Uncle Townsend could have done all those things, but he had not. He'd listened to Clarice instead, spiteful, jealous, vain Clarice who'd engineered the entire debacle rather than share the least of her beaux. Then he'd declared Rosellen wanton and ruined. She'd been a bad influence on his daughter, a threat to his wife's equilibrium, and a disgrace to her mother's memory. She'd also been on a public coach the next morning.

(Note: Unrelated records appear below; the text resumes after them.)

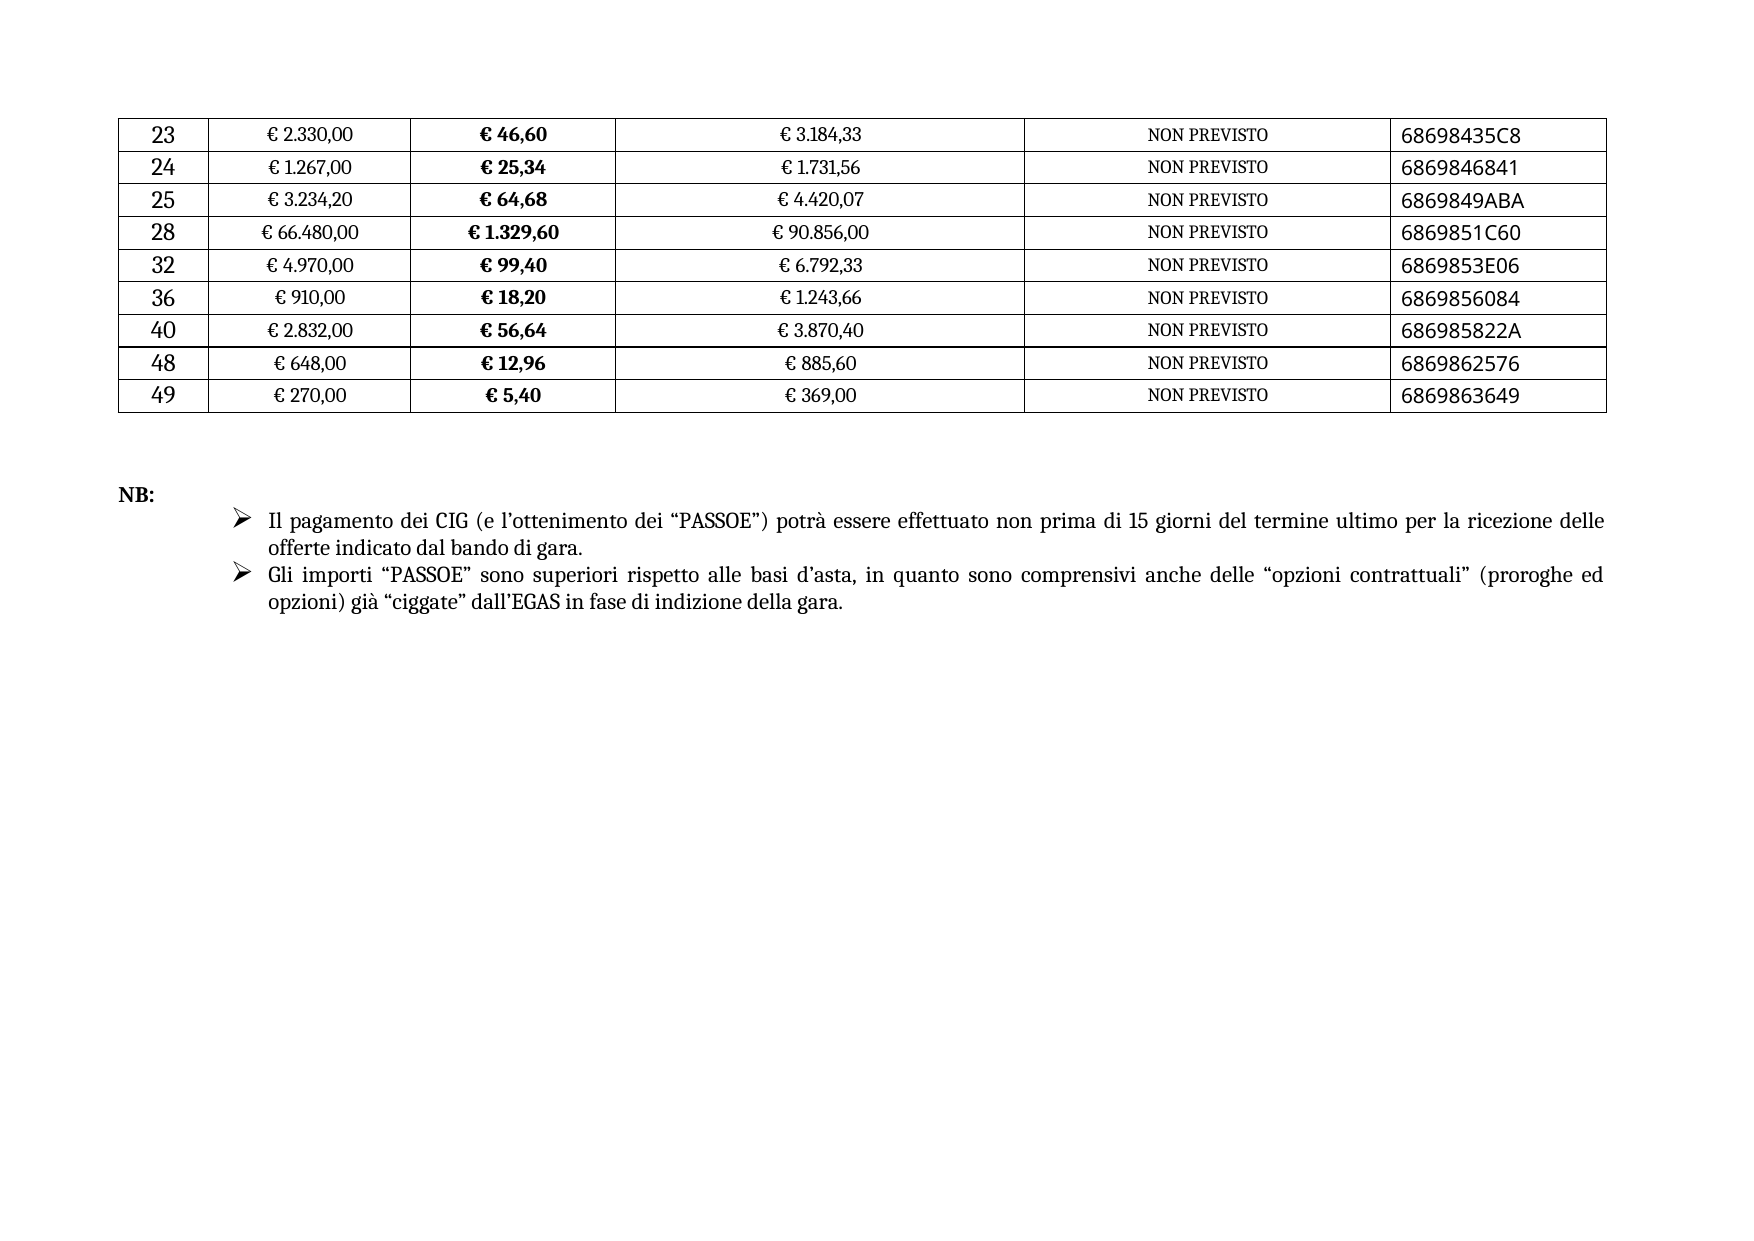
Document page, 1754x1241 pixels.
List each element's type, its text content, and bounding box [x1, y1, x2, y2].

table_cell € 2.330,00 [209, 119, 410, 151]
table_cell € 648,00 [209, 348, 410, 379]
table_cell 49 [119, 380, 208, 412]
table_cell € 1.243,66 [616, 282, 1024, 314]
table_cell 6869849ABA [1391, 184, 1606, 216]
list Gli importi “PASSOE” sono superiori rispetto alle basi d’asta, in quanto sono comprensivi anche delle “opzioni contrattuali” (proroghe ed opzioni) già “ciggate” dall’EGAS in fase di indizione della gara. [231, 561, 1606, 615]
table_cell 6869862576 [1391, 348, 1606, 379]
table_cell € 46,60 [411, 119, 615, 151]
table_cell NON PREVISTO [1025, 315, 1390, 346]
table_cell 32 [119, 250, 208, 281]
table_cell 23 [119, 119, 208, 151]
table_cell NON PREVISTO [1025, 250, 1390, 281]
table_cell € 64,68 [411, 184, 615, 216]
table_cell NON PREVISTO [1025, 184, 1390, 216]
table_cell € 90.856,00 [616, 217, 1024, 248]
table_cell € 18,20 [411, 282, 615, 314]
table_cell € 1.329,60 [411, 217, 615, 248]
table_cell € 2.832,00 [209, 315, 410, 346]
table_cell € 66.480,00 [209, 217, 410, 248]
table_cell € 910,00 [209, 282, 410, 314]
table_cell 25 [119, 184, 208, 216]
table_cell € 1.267,00 [209, 152, 410, 183]
text NB: [118, 480, 1606, 508]
table_cell € 885,60 [616, 348, 1024, 379]
table_cell NON PREVISTO [1025, 119, 1390, 151]
table_cell NON PREVISTO [1025, 380, 1390, 412]
table_cell NON PREVISTO [1025, 152, 1390, 183]
table_cell 6869856084 [1391, 282, 1606, 314]
table_cell € 99,40 [411, 250, 615, 281]
table_cell € 12,96 [411, 348, 615, 379]
table_cell 6869846841 [1391, 152, 1606, 183]
table_cell 40 [119, 315, 208, 346]
table_cell 48 [119, 348, 208, 379]
table_cell € 25,34 [411, 152, 615, 183]
table_cell 36 [119, 282, 208, 314]
table_cell NON PREVISTO [1025, 348, 1390, 379]
list Il pagamento dei CIG (e l’ottenimento dei “PASSOE”) potrà essere effettuato non prima di 15 giorni del termine ultimo per la ricezione delle offerte indicato dal bando di gara. [231, 508, 1606, 561]
table_cell € 4.420,07 [616, 184, 1024, 216]
table_cell € 270,00 [209, 380, 410, 412]
table_cell 6869853E06 [1391, 250, 1606, 281]
table_cell € 3.870,40 [616, 315, 1024, 346]
table_cell 68698435C8 [1391, 119, 1606, 151]
table_cell 28 [119, 217, 208, 248]
table_cell € 5,40 [411, 380, 615, 412]
table_cell € 4.970,00 [209, 250, 410, 281]
table_cell € 1.731,56 [616, 152, 1024, 183]
table_cell 24 [119, 152, 208, 183]
table_cell € 6.792,33 [616, 250, 1024, 281]
table_cell € 3.184,33 [616, 119, 1024, 151]
table_cell 686985822A [1391, 315, 1606, 346]
table_cell NON PREVISTO [1025, 217, 1390, 248]
table_cell € 3.234,20 [209, 184, 410, 216]
table_cell NON PREVISTO [1025, 282, 1390, 314]
table_cell 6869851C60 [1391, 217, 1606, 248]
table_cell € 56,64 [411, 315, 615, 346]
table_cell € 369,00 [616, 380, 1024, 412]
table_cell 6869863649 [1391, 380, 1606, 412]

Uncle Townsend did secure a position for her at Miss Merrihew's, Clarice's old school. What Miss Merrihew might have taught the self-absorbed shrew was a mystery to Rosellen, for Clarice never spoke of aught but fashions, flirtations, and finding the highest-titled, deepest-pocketed fiancÚ. Despite such a poor recommendation, Rosellen accepted the post of handwriting instructor rather than return to the vicarage, a drain on her father's slim resources, a disappointment to his hopes.
Rosellen did not hold Baron Haverhill responsible for Miss Merrihew's refusal to let her return home to nurse her father in his last hours, she continued on a second sheet. No, she thanked him now for his efforts on her behalf. She was sorry she had embarrassed him in the social world he and his family inhabited. She'd try her best to look after them all when she got to Heaven, as she had every expectation of doing, since she was not a fallen woman despite certain persons' accusations and appearances to the contrary. She did hope, however, that Uncle Townsend would not be quite so quick to judge others in the future or, barring that, that he not sit as magistrate in his home borough. And could he please see that she was buried next to her parents in St. Jerome's churchyard, next to the manse where she'd been raised?
Rosellen folded the letter, then tipped the candle to make a drip of wax to seal it. She felt years younger, pounds lighter, having given expression to her spleen. She felt so much relieved, in fact, that she took out her quill and bottle of ink to address the front of the letter in her best copperplate. There, let Uncle Townsend see that she wasn't an entirely ignorant female, like some she could mention if she weren't a vicar's daughter with hopes of Heaven. Then she sharpened the point on her pencil and smoothed out a fresh sheet of paper. Dear Cousin Clarice, she wrote, I am dying, and I never wore a silk gown.